I stumbled into a relationship with Sylvia’s mother. Sometimes the barrier to establishing a therapeutic relationship is as simple as sharing how similar you are. Our role as mothers united us and made a link I had not anticipated. I was focused on my care of Sylvia, but in the process, I had essentially neglected her mother. Sharing my story gave me a place to start a relationship. When I shifted my attention from Sylvia to her mother, it was then that I recognized she was on the verge of losing her only daughter. She needed support too. Even when she failed to make eye contact or seemed to be keeping me at bay she was still losing her daughter. I took her guarded and suspicious interaction to mean disapproval of the care I gave, yet what was missing was a way for her to express herself. I had created a barrier without even realizing it by sticking to “professional” behavior. For her part, Sylvia understood how difficult it was for her mother and allowed her to be protected by a jail of her own making. It was the only way she could manage to stay at the bedside and watch as the cancer took Sylvia from her. Her mom was as much my patient as Sylvia was. The barrier she created was self-protective. It was easier to make the nurses the enemy because the real enemy was cancer and she could not beat it.
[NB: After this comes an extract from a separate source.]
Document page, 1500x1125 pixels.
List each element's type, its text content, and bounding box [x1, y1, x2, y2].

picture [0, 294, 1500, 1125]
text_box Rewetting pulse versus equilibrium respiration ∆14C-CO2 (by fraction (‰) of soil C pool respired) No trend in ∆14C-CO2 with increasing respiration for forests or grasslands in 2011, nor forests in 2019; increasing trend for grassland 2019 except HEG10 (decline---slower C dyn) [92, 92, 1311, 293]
Over the course of her hospitalization Sylvia engaged more fully with me. In her own way, so did her mother. She relaxed in her chair when I was talking with Sylvia, an unspoken gesture of welcome. One day as I talked with Sylvia, her mother quietly removed the seeds from a pomegranate and put them on a plate. The deep red seeds bled onto the white plate and Sylvia carefully spooned some into her mouth. She told me, “In my culture, we believe pomegranates are good for your blood. They make you strong.”
I nodded in understanding. Then her mother lifted the plate to me. Sylvia said, “She wants you to have strong blood, too.” I took a spoonful, the first time I had eaten pomegranate seeds. They were sweet and delicious. When a small dribble of juice ran down my chin, I finally got the acknowledgement I wanted from her mother. She handed me a napkin and smiled.
In all honesty, her mother remained suspicious, what I would call a mama bear. Even with her skepticism it was apparent that Sylvia was dying. When I hear people talk of the stages of grief I wonder how a parent ever gets past anger and denial. Maybe finding a level of acceptance of me and the hospital and western medicine was a greater leap for her mother than I realized. Maybe it was me that changed when I opened myself up to Sylvia and her mother.
We never spoke, not in words we both understood. But finally, in the language of two mothers we made a connection.
Ann Brady is the symptom management care coordinator at the Cancer Center, Huntington Hospital, Pasadena, California.